Written exercise A:
Answer these questions about the Greek debt article:
(i) Which three bodies make up the troika?
(ii) By what date does the Greek Finance Ministry expect to present a formal offer to creditors?
(iii) Who said that the Greek program is off track?

-- START OF Document extract --

The IMF and some euro-zone countries are reluctant to permit
high interest rates, in part because they would have to lend Greece the
money to pay them.
"Greece
only nominally has the control of the process.…The negotiation is conducted by Greece with the
negotiating team," Mr. Venizelos said. He had earlier said that, "The
Euro Group decided to give us the green light, to us and the troika and the
negotiating team in which the troika, the [European Financial Stability
Facility] and some governments like Germany and France participate in to complete
in the next few days the talks with the private sector."
The so-called troika is comprised of the IMF, the European
Commission and the European Central Bank.
The Greek Finance Ministry said it expects to present a
formal offer to creditors by Feb. 13. But European officials had hoped a deal
with creditors could be reached by the end of this month.
"It is obvious that the Greek program is off
track," said Mr. Juncker. Euro-zone governments asked the Greek government
to reach a common understanding on the terms and conditions of the
restructuring offer in the next few days, he said.

-- END OF Document extract --
-- START OF Dataset --

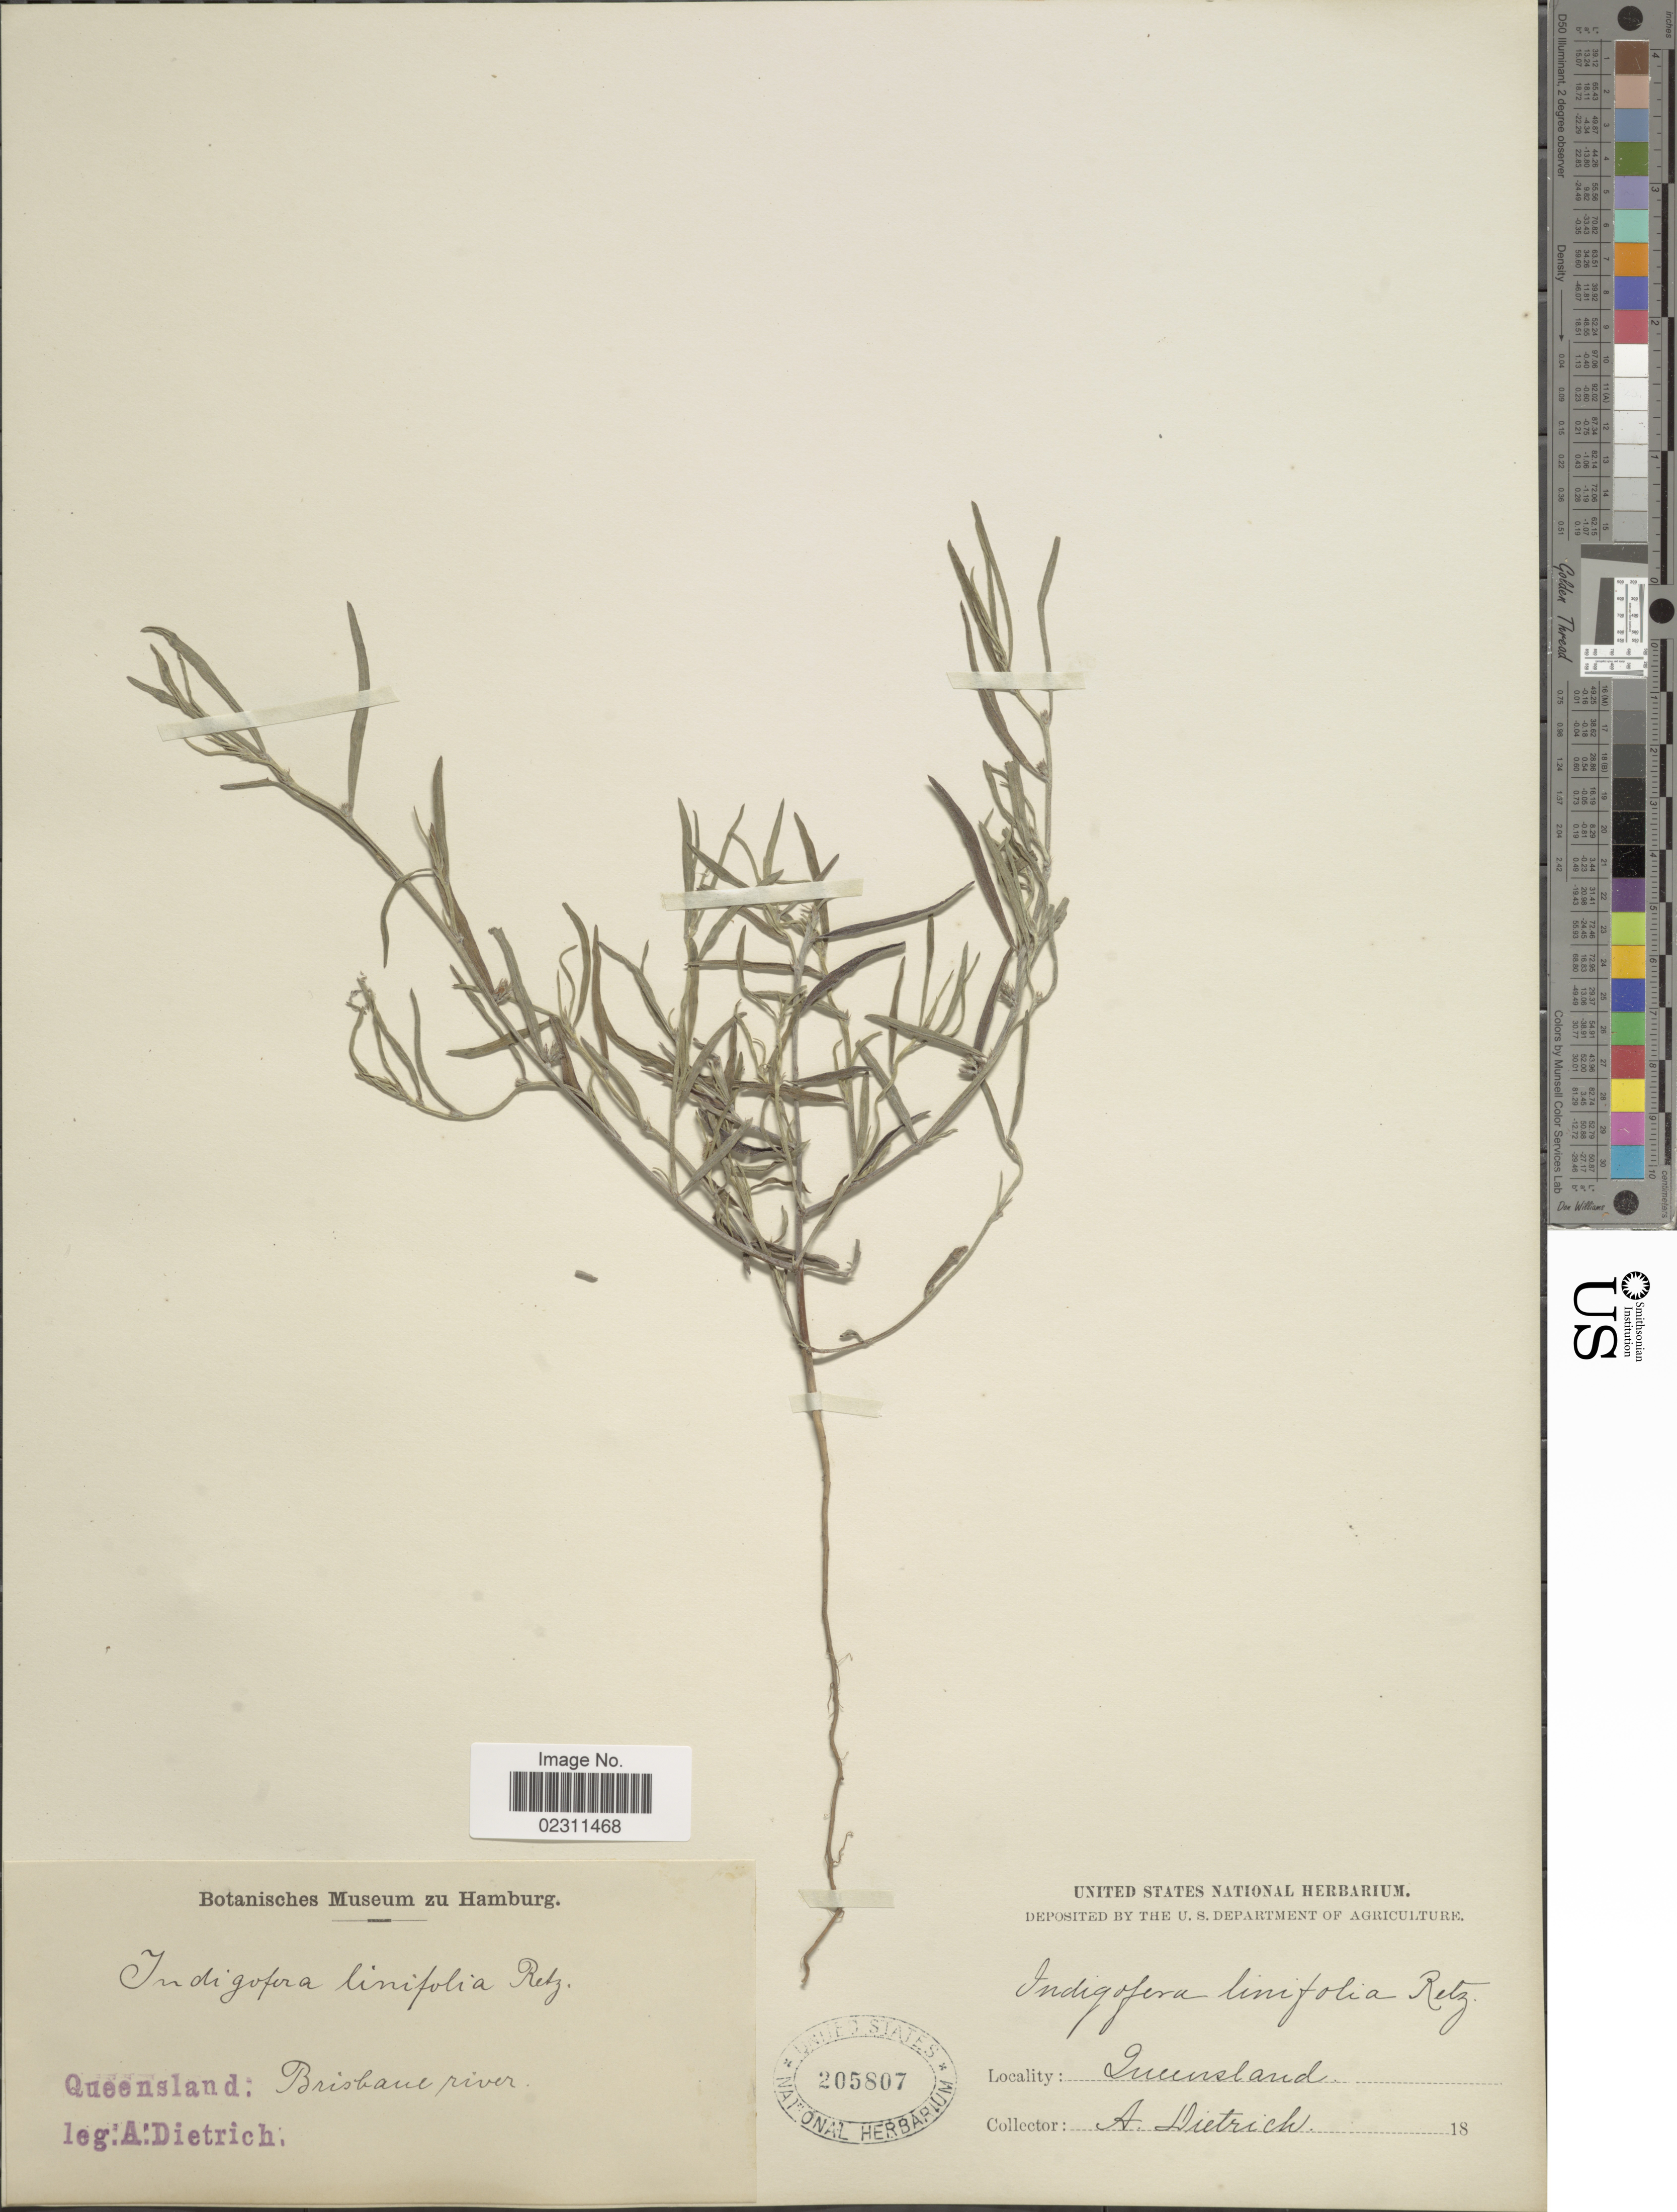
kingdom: Plantae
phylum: Tracheophyta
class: Magnoliopsida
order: Fabales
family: Fabaceae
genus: Indigofera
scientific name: Indigofera linifolia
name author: Retz.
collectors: A. Dietrich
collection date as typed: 18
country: Australia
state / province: Queensland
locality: Brisbane river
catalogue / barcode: US 205807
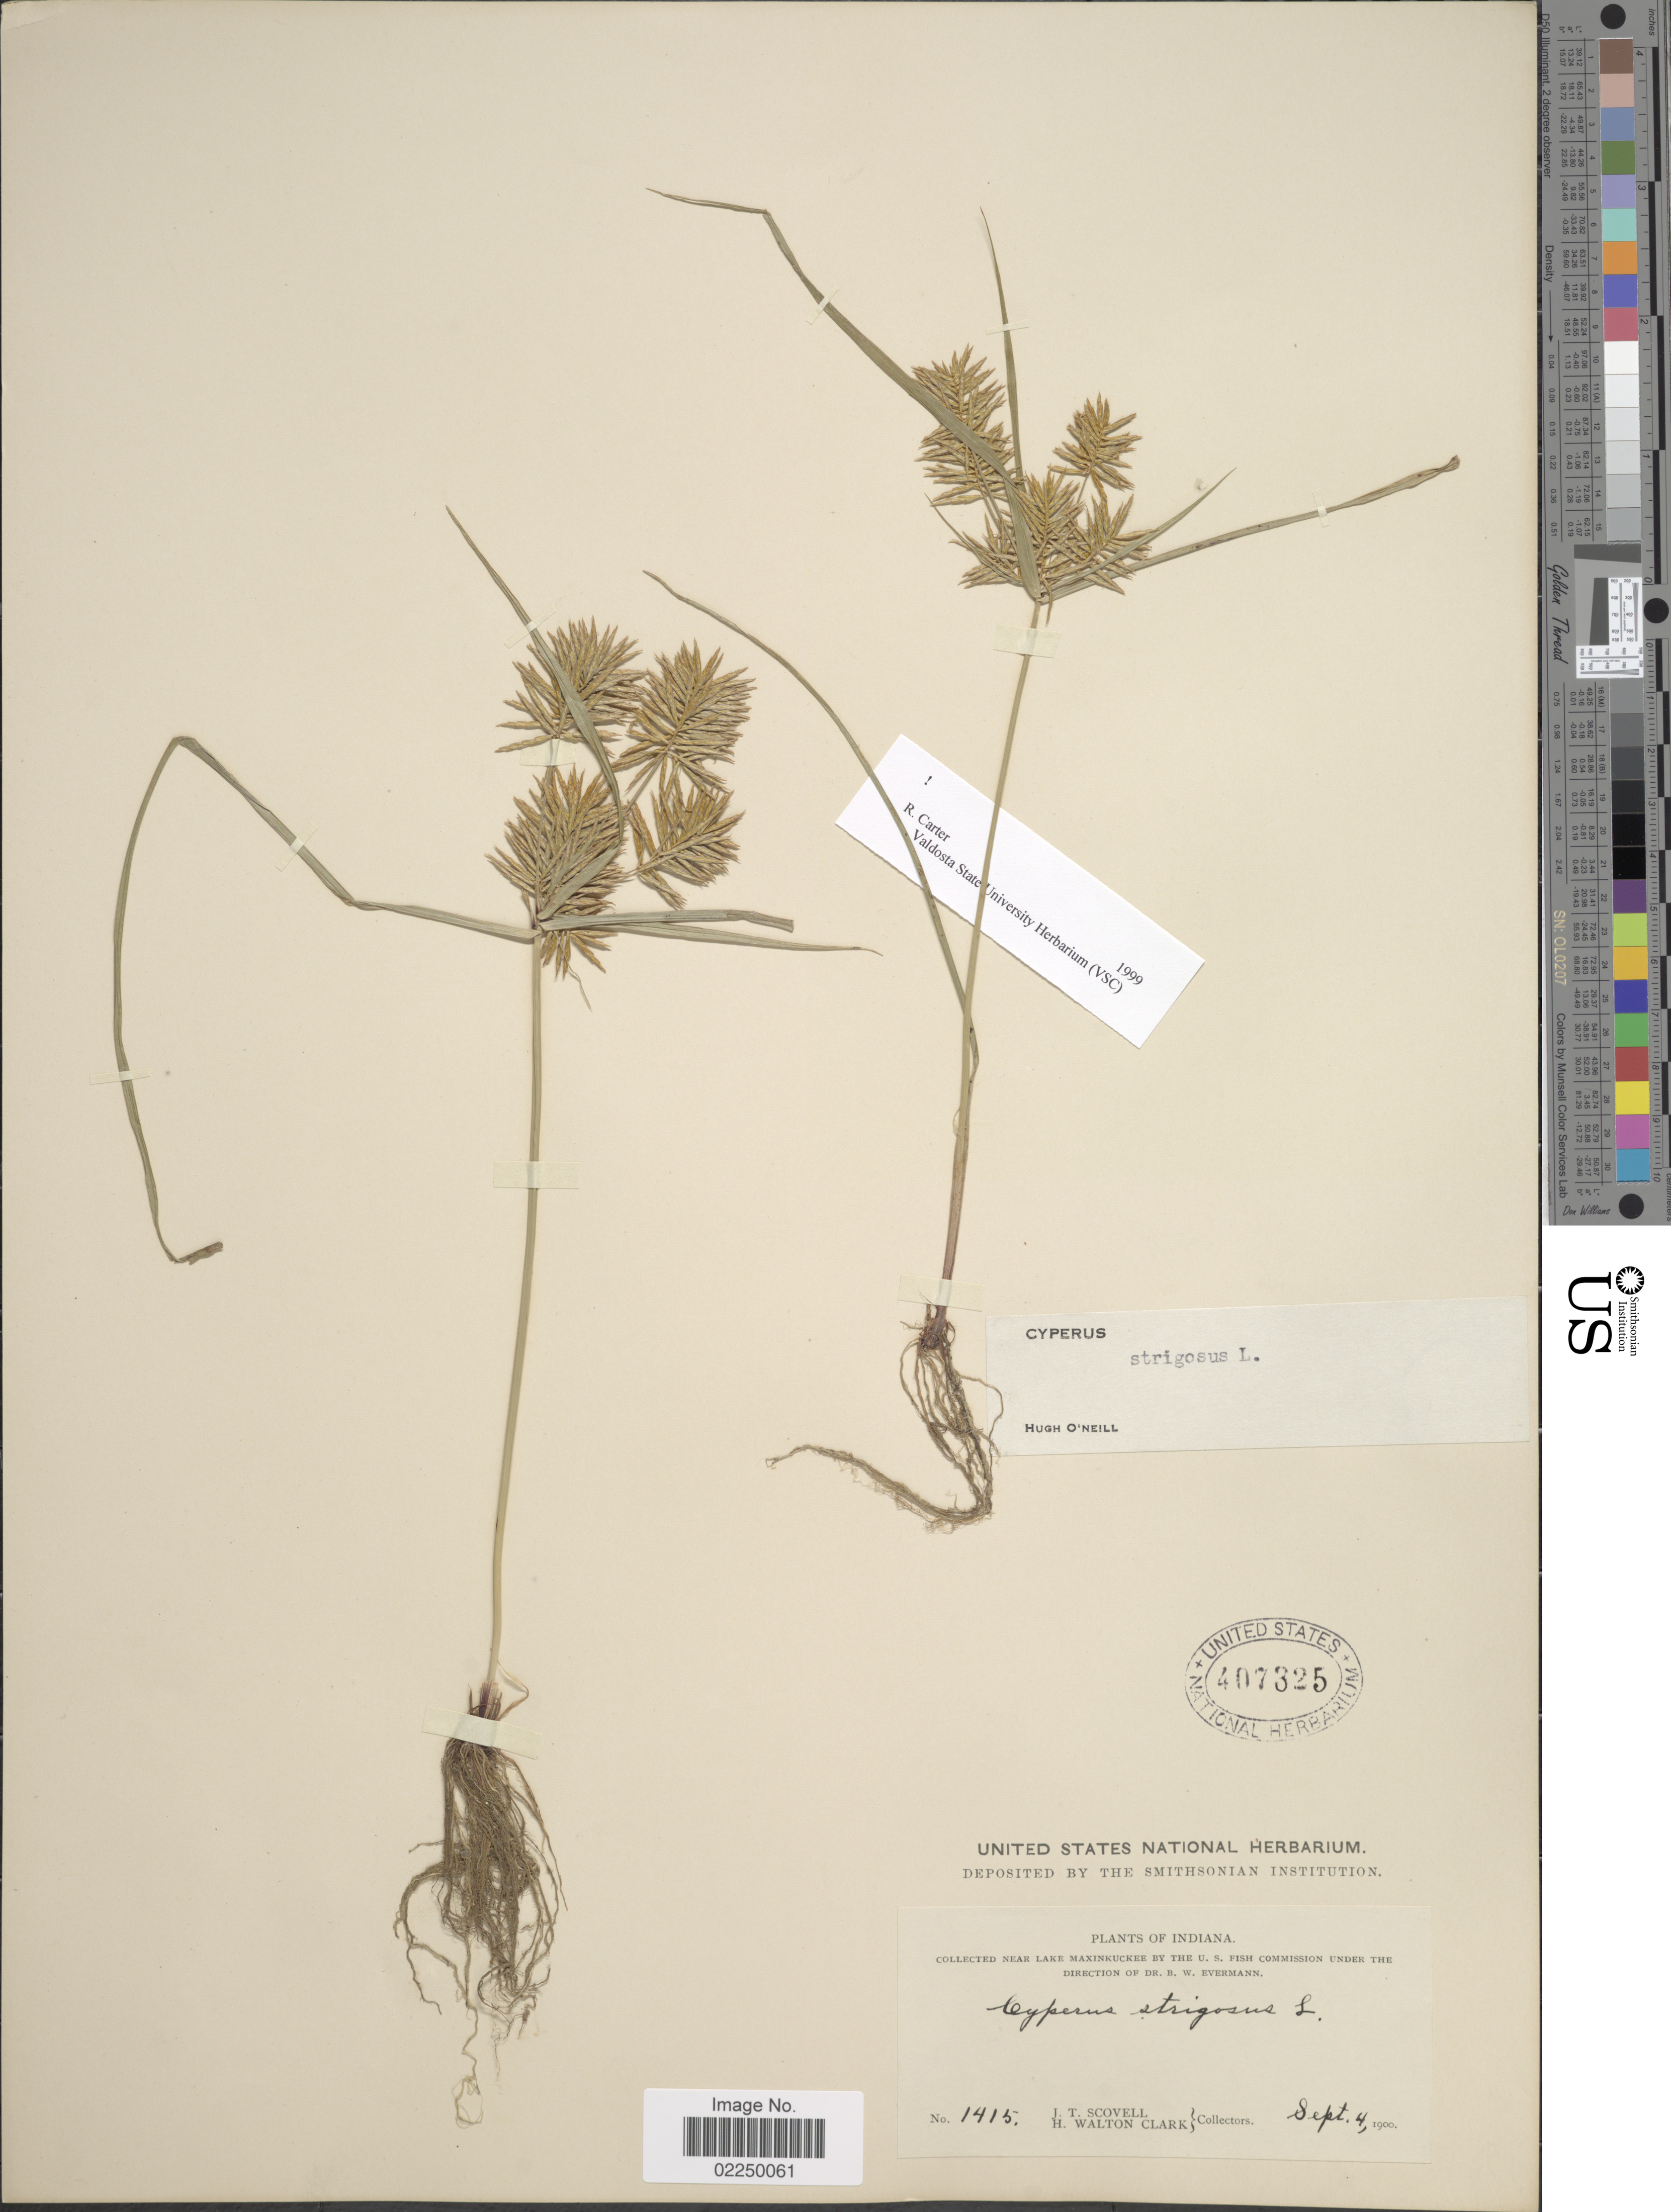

-- END OF Dataset --

Written exercise B: Write out every line of the pressed plant listing above word for word, leaving out the pictures.

Complete output A:
(i) The IMF, the European Commission and the European Central Bank.
(ii) Feb. 13.
(iii) Mr. Juncker.

Complete output B:
kingdom: Plantae
phylum: Tracheophyta
class: Magnoliopsida
order: Fabales
family: Fabaceae
genus: Indigofera
scientific name: Indigofera linifolia
name author: Retz.
collectors: A. Dietrich
collection date as typed: 18
country: Australia
state / province: Queensland
locality: Brisbane river
catalogue / barcode: US 205807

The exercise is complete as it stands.